Still, having to close again was another blow at the end of a financially devastating year for museums; even when open, revenues were nowhere near normal levels. At the Mattress Factory, salary cuts and budget cuts accompanied a furlough of front-line staff, though some of those employees were brought back for professional development throughout the initial closure. (Time for those sessions was a silver lining: “That’s something that would’ve been a dream for me, in the past, to do,” Haldemany says.”) The loss of patrons underlined that the Mattress Factory had become overly reliant on ticketing revenue; their 2020 budget assumed 45% of revenue would come through guest attendance, a high figure for museums. “There’s been a lot of adjustment on that. We have had to make some very difficult decisions.”
“In 2020, we recorded only about a third of the admissions of a typical year at our museums,” Momich says. “That definitely hurts. Being able to remain open to the public and welcome visitors is a hopeful thing for us.” The Carnegie Museums furloughed some staff members who were unable to work remotely in the spring; they’ve since brought “most” of those staffers back, and have had no additional furloughs since June.
Is there room for growth and positive change among such circumstances? As has been the case with many arts organizations, museums have embraced and enhanced digital offerings, a pivot that not only keeps institutions in the minds of patrons but also increases reach. At The Frick Pittsburgh, online programming has been able to highlight the treasures of the famous Frick art collection as well as the museum’s Car and Carriage Museum.
“During the spring and early summer closure, our audience took advantage of our diverse virtual offerings and enthusiastically participated in online programs,” says Elizabeth E. Barker, the Frick’s executive director.
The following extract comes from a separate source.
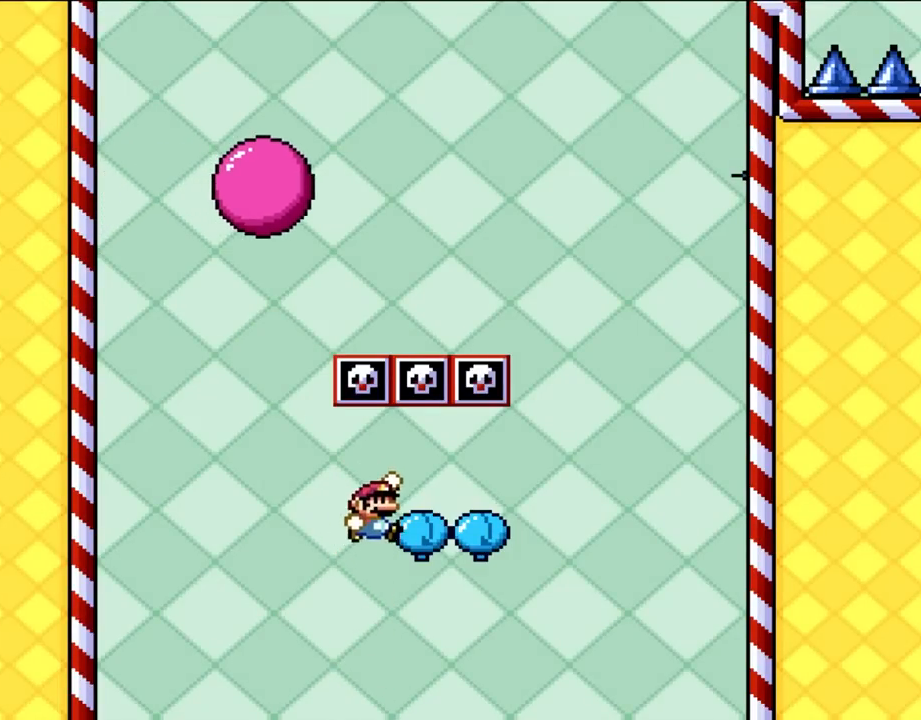
{"buttons": ["Y"], "events": [[167, "DPAD_RIGHT", "up"], [250, "DPAD_LEFT", "down"], [350, "B", "up"], [383, "DPAD_LEFT", "up"]]}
Those offerings “have attracted participants from the greater Pittsburgh area as well as from across the United States, Europe, Australia, and Asia.”
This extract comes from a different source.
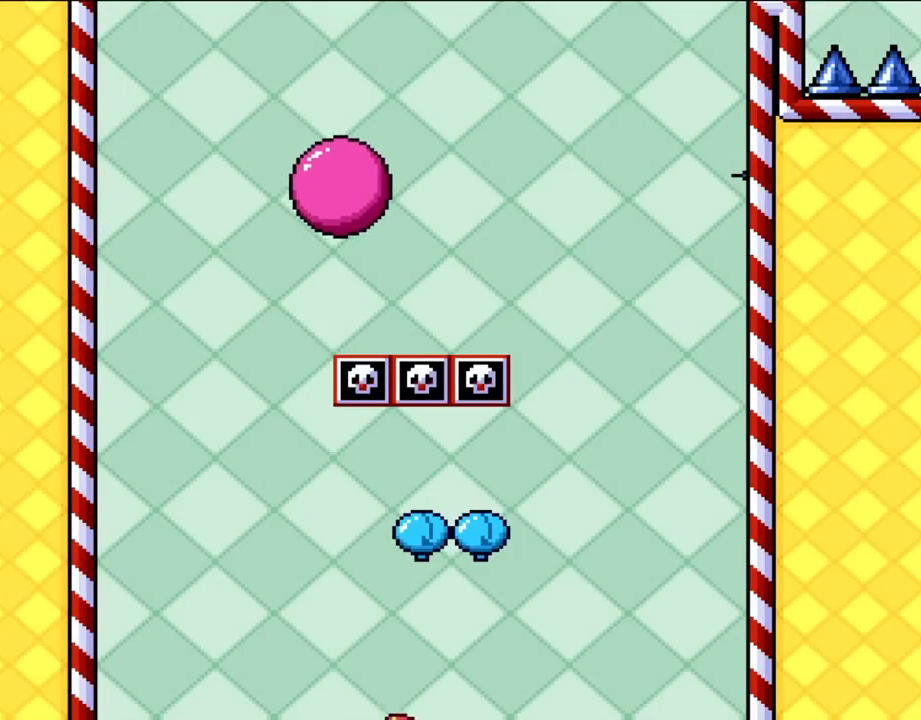
{"buttons": [], "events": [[150, "Y", "up"]]}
“Our museums did what they do best,” Momich says. “They got creative and thoughtful about what additional virtual experiences they could offer that would give remote visitors a chance to still love their museums, still engage with museum experts, and still get up-close with museum collections.”
Haldeman sees lessons even among the changes forced by pandemic-era operations: With limits on attendance, more patrons got to experience the museum’s installation art free of distractions. “You generally have a full room to take in the space,” she says. “It’s actually a really enjoyable way to see the museum.
“A lot of visitors are commenting that there’s a contemplative aspecte to it — it’s almost meditative, depending on the exhibition.”
Smaller crowds, social distancing and an increase in online programming will continue to be business as usual for museums throughout 2021; even as vaccines are distributed, carefree mingling is still a long way off. Even as the Frick plans new exhibitions throughout 2021, “The pandemic has dictated a period of uncertainty for us all,” Barker says, “which requires that we all remain flexible and adapt to conditions as we continue to battle this public health crisis.”
“The uncertainty, I think, is the most exhausting part,” Haldeman concurs. Even the core work of opening a new show requires “a lot of grit and determination, figuring out what we could make work.
“We’ve tried to be as flexible as possible throughout this — that’s the one thing that we’ve all learned. Certainty is the one thing that no one can expect in 2020.”
This article, part of a series describing the state of the arts and culture scene in mid-pandemic, is supported by the Pittsburgh Cultural Trust.